Completely symmetrical link structures should be avoided since search engines give a higher value to one-way links to a Web site. That’s something to remember when working with a network of sites. Natural linking patterns are inherently scattered and random; not structured or systematic. Also, good text links need to come from link targets relevant to a Web site’s content, not selected and targeted for PageRank transfer alone.

Learn how to spot the fakes — those sites milking their link juice for all its worth. For example, take a look at a link target’s robots.txt files to see if exclusions might be an issue. The same holds true for meta-x tags can render links somewhat valueless. Other fake link targets that I try to avoid include those that have:

  • JavaScript or hinky redirects that transfer PageRank to another destination before landing on the targeted destination. I usually act like a bot, turn off my JavaScript, or use header checkers to root out these fakes.
  • Commented links or any hidden links on a page because these tactics are bad linking signals worth avoiding. It’s easy to spot the tiny type in white space gaps on a page by using the simple “ctrl-a” function on a computer.
  • And iFrame links that search engine spiders cannot crawl efficiently since the content nestled with a frameset does not extend beyond the home page.

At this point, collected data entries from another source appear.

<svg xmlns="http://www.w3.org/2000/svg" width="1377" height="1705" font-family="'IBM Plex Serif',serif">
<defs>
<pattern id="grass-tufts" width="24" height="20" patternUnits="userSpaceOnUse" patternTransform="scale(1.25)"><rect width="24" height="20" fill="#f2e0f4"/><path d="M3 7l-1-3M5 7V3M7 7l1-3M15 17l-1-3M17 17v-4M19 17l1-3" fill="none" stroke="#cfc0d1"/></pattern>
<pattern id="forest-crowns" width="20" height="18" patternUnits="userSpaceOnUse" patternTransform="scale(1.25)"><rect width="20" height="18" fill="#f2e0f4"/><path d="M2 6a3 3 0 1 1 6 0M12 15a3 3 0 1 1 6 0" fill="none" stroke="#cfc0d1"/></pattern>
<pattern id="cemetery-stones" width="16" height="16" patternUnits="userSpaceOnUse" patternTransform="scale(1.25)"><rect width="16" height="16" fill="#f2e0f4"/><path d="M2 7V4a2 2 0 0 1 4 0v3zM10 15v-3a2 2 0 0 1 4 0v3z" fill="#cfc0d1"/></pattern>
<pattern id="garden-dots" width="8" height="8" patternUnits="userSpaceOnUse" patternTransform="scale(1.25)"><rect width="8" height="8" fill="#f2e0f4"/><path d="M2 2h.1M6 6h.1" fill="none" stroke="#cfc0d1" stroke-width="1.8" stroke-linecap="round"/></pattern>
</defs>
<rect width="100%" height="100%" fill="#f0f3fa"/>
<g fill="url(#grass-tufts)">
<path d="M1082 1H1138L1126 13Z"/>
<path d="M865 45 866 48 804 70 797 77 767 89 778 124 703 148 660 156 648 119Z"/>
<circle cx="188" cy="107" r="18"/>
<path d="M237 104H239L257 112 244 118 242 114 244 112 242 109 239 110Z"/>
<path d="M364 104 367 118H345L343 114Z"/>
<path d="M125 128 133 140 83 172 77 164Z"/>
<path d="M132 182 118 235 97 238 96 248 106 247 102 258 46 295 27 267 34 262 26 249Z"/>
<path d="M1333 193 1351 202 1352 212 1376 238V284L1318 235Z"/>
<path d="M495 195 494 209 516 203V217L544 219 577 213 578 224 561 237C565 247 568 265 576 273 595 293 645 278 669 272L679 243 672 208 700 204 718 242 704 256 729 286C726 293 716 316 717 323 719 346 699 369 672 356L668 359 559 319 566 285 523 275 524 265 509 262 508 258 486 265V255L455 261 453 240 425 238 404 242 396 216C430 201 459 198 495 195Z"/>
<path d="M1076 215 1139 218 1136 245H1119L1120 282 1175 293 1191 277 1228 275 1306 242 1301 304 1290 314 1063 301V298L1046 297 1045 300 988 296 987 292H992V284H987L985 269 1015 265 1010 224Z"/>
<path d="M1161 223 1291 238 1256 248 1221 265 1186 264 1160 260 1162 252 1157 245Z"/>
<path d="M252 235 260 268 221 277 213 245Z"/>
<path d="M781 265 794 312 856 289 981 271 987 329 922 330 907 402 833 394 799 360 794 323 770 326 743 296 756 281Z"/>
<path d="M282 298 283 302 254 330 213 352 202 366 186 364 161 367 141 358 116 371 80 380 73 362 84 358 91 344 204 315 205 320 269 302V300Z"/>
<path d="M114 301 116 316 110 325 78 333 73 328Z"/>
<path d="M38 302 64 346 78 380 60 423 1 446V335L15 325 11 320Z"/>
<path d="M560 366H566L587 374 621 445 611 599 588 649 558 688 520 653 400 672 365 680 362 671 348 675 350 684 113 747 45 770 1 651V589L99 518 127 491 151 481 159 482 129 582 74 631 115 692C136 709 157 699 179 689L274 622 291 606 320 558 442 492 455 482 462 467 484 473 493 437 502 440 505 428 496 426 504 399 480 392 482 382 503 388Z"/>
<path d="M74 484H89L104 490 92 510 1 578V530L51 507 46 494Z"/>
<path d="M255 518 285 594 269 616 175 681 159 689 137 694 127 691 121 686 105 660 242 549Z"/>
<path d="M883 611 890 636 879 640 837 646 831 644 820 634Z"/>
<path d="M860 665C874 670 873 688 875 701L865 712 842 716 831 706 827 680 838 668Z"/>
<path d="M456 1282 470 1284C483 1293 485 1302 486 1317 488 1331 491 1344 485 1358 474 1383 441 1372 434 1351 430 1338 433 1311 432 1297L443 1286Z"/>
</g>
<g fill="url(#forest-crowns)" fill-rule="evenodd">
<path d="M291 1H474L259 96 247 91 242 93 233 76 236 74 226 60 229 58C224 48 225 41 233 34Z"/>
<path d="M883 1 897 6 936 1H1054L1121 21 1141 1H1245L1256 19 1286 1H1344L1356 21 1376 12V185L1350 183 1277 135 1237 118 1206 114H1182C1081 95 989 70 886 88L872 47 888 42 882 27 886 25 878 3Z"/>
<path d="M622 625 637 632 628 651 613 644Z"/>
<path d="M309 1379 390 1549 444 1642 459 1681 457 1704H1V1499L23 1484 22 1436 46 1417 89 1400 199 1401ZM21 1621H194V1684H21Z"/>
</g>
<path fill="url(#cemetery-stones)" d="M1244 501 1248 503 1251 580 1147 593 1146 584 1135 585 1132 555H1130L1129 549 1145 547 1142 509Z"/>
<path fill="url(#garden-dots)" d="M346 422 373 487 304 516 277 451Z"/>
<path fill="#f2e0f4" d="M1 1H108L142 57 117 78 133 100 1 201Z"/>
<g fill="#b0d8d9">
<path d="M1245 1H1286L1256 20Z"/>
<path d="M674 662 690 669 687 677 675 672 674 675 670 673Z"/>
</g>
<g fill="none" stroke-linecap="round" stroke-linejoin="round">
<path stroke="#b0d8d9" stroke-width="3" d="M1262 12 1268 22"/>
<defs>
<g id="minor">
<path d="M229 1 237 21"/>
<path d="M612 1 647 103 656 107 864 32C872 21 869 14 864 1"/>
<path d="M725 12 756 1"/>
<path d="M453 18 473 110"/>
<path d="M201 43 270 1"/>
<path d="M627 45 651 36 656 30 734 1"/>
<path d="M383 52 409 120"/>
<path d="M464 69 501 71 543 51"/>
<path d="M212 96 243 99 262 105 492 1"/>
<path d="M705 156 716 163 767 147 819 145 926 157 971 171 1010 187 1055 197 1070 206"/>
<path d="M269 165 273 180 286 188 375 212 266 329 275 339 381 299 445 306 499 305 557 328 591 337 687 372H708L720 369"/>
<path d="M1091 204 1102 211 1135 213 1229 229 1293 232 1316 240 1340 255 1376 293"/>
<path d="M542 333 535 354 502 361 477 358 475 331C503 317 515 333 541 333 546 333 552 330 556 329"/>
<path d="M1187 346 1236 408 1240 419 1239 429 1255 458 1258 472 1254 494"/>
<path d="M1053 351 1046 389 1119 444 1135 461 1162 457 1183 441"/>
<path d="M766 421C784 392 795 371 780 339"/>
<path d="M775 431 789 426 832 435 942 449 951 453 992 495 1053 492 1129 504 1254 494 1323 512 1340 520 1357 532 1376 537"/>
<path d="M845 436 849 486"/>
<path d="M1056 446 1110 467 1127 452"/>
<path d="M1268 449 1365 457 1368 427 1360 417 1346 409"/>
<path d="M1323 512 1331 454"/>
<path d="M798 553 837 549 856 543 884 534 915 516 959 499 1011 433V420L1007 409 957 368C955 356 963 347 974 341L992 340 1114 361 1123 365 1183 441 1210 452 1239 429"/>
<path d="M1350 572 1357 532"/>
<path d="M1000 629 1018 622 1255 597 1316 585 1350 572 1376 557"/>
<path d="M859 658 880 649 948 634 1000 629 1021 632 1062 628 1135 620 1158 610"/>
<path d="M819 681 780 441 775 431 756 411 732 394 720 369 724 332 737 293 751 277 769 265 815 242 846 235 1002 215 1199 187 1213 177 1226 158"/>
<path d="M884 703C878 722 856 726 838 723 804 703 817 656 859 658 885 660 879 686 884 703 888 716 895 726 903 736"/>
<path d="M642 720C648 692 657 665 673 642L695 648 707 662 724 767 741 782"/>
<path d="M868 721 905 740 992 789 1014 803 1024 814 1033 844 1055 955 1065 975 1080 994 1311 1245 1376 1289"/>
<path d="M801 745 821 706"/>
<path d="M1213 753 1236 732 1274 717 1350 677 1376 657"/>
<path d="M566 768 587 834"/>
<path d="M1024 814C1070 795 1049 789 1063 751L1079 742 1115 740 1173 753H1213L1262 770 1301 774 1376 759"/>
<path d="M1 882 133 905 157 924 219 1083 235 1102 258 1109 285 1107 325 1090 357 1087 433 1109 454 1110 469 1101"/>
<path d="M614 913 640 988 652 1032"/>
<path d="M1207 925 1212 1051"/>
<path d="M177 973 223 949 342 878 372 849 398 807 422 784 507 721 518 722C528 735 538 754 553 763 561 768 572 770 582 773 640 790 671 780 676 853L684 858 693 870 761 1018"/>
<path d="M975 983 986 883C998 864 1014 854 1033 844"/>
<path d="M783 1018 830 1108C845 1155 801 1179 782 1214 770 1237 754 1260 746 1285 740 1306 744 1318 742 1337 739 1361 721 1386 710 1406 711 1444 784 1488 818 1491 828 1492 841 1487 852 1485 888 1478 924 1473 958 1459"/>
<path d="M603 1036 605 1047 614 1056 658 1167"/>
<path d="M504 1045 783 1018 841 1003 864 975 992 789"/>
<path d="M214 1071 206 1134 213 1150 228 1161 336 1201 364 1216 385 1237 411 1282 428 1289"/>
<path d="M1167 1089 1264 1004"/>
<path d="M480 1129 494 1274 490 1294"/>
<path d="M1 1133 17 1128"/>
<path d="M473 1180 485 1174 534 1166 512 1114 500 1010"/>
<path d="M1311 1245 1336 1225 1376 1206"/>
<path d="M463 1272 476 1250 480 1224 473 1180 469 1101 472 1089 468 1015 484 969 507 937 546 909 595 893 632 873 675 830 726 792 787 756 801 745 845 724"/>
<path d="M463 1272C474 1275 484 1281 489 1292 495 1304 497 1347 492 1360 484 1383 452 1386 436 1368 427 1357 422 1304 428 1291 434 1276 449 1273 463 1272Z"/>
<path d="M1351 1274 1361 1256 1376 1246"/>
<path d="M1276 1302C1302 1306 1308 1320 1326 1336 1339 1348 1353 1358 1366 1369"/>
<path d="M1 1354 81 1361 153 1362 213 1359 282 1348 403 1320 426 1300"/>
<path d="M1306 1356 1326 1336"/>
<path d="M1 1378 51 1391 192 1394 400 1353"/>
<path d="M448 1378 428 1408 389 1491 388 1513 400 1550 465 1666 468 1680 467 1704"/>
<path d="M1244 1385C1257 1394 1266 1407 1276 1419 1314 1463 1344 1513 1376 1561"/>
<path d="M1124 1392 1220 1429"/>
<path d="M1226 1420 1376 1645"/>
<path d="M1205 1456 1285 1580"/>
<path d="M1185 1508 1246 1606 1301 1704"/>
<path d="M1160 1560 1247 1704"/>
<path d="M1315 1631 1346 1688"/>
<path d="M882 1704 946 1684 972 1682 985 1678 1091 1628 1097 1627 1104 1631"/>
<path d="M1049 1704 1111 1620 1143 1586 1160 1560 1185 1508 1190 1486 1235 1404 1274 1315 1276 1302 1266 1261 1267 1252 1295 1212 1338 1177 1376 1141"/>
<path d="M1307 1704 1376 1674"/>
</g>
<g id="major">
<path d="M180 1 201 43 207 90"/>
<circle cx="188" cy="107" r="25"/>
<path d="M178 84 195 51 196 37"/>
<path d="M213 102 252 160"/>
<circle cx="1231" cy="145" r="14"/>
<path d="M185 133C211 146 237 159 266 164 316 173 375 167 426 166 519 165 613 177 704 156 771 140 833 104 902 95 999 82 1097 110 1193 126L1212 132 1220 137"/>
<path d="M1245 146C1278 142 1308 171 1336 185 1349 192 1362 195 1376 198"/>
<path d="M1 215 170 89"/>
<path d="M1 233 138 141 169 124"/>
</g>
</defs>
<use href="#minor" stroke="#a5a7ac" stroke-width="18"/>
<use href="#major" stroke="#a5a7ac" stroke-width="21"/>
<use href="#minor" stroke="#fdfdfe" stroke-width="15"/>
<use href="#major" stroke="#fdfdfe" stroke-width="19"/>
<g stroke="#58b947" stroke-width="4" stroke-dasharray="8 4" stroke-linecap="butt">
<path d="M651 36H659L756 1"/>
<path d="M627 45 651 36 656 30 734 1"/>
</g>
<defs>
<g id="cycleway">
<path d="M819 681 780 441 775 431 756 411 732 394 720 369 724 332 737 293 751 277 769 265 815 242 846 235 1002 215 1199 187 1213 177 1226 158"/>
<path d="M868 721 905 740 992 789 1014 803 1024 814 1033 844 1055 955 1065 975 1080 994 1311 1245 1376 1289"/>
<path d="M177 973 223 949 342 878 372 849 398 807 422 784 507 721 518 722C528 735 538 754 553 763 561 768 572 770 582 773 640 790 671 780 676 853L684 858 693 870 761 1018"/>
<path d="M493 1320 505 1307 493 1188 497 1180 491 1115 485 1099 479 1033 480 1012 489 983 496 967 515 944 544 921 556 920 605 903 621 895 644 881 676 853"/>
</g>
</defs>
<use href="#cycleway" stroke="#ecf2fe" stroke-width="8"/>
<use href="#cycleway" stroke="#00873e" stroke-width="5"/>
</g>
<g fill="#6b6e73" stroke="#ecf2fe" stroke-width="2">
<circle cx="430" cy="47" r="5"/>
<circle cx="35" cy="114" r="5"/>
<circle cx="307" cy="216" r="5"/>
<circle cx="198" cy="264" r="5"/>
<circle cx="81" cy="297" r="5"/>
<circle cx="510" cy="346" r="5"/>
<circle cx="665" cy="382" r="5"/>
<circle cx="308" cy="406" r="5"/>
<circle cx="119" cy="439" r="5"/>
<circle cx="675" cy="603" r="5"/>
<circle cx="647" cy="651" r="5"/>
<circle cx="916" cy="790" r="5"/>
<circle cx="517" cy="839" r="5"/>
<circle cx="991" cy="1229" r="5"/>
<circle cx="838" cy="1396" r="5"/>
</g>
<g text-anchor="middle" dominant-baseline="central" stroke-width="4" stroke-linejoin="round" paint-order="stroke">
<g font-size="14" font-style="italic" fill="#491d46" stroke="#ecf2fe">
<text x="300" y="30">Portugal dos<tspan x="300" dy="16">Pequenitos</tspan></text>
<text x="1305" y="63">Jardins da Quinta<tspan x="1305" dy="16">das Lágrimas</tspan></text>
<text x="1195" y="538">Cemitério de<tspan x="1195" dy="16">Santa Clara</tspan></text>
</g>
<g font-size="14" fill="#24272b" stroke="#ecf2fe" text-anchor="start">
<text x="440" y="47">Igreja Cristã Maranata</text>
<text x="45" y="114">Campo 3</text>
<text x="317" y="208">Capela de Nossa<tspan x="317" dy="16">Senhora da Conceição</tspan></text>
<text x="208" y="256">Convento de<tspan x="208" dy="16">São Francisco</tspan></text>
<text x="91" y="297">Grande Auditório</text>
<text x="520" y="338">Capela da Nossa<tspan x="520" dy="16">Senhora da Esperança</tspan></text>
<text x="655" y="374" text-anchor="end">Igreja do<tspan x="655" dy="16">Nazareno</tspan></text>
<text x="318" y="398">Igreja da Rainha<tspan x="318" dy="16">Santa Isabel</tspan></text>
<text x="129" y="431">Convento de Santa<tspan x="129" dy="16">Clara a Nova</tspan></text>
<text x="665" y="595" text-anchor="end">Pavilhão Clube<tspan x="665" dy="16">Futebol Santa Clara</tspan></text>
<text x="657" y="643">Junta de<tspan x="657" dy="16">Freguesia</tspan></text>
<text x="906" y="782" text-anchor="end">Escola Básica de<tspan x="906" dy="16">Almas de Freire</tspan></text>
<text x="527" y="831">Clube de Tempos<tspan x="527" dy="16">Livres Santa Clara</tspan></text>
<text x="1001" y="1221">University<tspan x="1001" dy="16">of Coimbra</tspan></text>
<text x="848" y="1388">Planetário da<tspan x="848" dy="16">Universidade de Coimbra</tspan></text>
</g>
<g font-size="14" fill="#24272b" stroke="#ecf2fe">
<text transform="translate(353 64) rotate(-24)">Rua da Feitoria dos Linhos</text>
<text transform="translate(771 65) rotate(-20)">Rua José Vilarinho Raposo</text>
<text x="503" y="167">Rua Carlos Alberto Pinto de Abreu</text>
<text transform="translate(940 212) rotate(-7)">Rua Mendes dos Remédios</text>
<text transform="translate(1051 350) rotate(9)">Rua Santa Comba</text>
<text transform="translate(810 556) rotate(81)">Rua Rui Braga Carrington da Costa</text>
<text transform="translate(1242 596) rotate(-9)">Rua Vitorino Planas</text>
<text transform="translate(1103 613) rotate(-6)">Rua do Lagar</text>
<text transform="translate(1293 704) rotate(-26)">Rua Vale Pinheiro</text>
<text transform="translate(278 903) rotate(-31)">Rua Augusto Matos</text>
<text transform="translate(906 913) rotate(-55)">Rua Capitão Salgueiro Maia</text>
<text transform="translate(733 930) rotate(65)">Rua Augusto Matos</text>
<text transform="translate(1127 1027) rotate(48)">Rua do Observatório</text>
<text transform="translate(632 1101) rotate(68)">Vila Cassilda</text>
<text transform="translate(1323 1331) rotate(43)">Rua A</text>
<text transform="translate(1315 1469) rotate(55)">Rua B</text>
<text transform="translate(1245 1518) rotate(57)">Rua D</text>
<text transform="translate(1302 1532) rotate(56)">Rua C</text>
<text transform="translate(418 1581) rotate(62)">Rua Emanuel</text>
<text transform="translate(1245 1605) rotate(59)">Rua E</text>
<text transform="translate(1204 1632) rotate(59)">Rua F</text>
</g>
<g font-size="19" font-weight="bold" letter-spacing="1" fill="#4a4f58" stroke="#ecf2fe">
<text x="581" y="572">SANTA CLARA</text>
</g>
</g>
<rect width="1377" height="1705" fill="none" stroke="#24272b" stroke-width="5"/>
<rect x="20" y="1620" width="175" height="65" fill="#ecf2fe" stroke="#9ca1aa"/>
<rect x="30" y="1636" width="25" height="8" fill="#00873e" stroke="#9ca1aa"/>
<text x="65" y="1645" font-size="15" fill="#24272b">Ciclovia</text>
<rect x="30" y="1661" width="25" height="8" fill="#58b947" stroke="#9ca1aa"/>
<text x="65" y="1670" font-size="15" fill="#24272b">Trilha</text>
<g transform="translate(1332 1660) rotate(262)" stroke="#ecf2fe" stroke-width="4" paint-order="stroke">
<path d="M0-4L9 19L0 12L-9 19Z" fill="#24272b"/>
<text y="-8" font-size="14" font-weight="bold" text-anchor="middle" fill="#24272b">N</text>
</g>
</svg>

Just because some Web sites put a rel=”nofollow” tag on text links doesn’t mean that the link target is useless; it could still drive traffic that converts my way. Sure, the spiders have essentially been instructed not to follow the link or pass on the link love. But that doesn’t mean that a shopping comparison engine or authoritative hub like Wikipedia won’t make my list of link targets.

With good neighborhood link targets in place I’m ready to go fetch some links using the appropriate method of acquisition for each link-building target. Then it’s back to the keyword research and site analytics to start all over again on a different set of keyword themes. Rank checkers and internal site metrics make it relatively easy to monitor the performance of a link-building strategy. I hope you enjoy building yours.